Jeno Nemeth
Born: April 5, 1868
Rakoczifalva, Hungary
Jeno moved to Szentes from a tiny farming community near the city of Szolnok, where he and his two brothers had been born to Jewish parents. Jeno owned a store that carried groceries and hardware items. He lived in the southeast Hungarian town of Szentes. Jeno and his wife, Juliana, had two married daughters, Barbara and Margit. Their son, Desider, was a dentist in Szentes.

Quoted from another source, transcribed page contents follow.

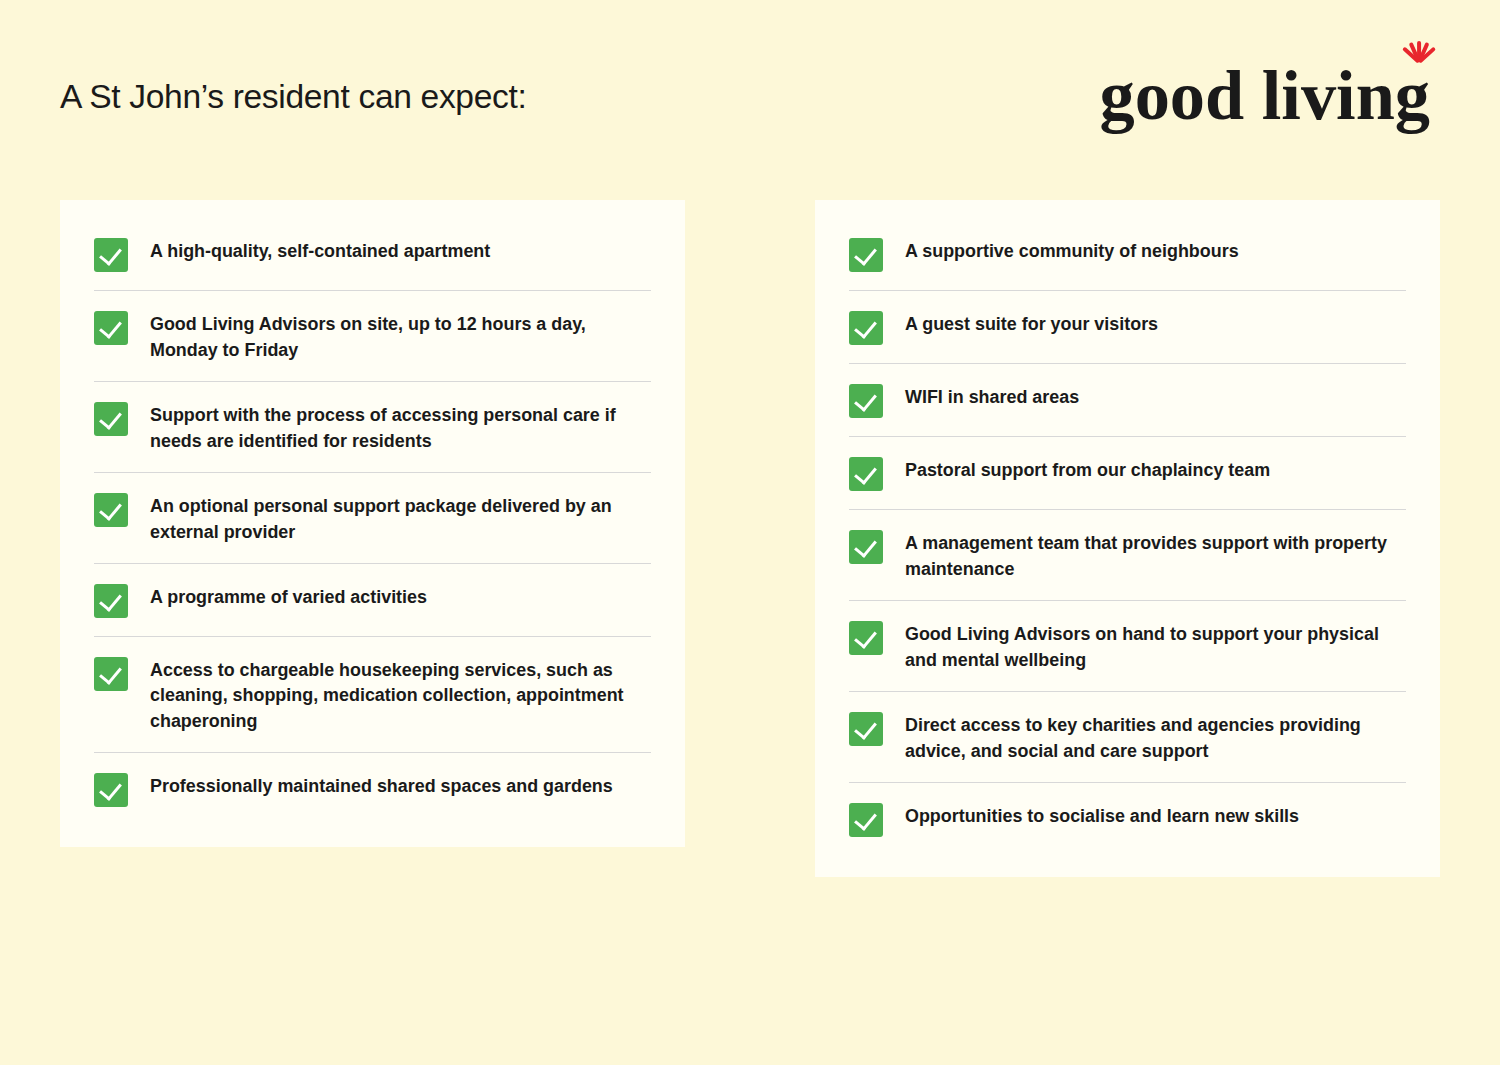A St John’s resident can expect:
good living
A high-quality, self-contained apartment
Good Living Advisors on site, up to 12 hours a day, Monday to Friday
Support with the process of accessing personal care if needs are identified for residents
An optional personal support package delivered by an external provider
A programme of varied activities
Access to chargeable housekeeping services, such as cleaning, shopping, medication collection, appointment chaperoning
Professionally maintained shared spaces and gardens
A supportive community of neighbours
A guest suite for your visitors
WIFI in shared areas
Pastoral support from our chaplaincy team
A management team that provides support with property maintenance
Good Living Advisors on hand to support your physical and mental wellbeing
Direct access to key charities and agencies providing advice, and social and care support
Opportunities to socialise and learn new skills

1933-39: Jeno and his wife work hard in their store. The Depression of the 1930s was devastating, but things are starting to get a little better. Desider has married and Jeno and Juliana have a new granddaughter, Maria. Barbara, who had moved to the nearby town of Torokszentmiklos when she married, has now divorced and moved back to Szentes with her son. She works with her parents in the store.
1940-44: It's been five months since German troops occupied Hungary in March 1944. Members of the Hungarian fascist party, Arrow Cross, confiscated Jeno's store and home. Jeno, Juliana, their grown children and their families and some of their in-laws were among thousands of Jews from towns around Szeged who were deported to a makeshift ghetto in Szeged's sports field and brickyard. Now they've been taken by train to Austria, via the Strasshof labor camp, to a labor camp in the east Austrian farming village of Goestling an der Ybbs.
Jeno and his family were among 80 Jews in the camp who were machine-gunned to death by retreating SS soldiers just days before U.S. forces reached the area.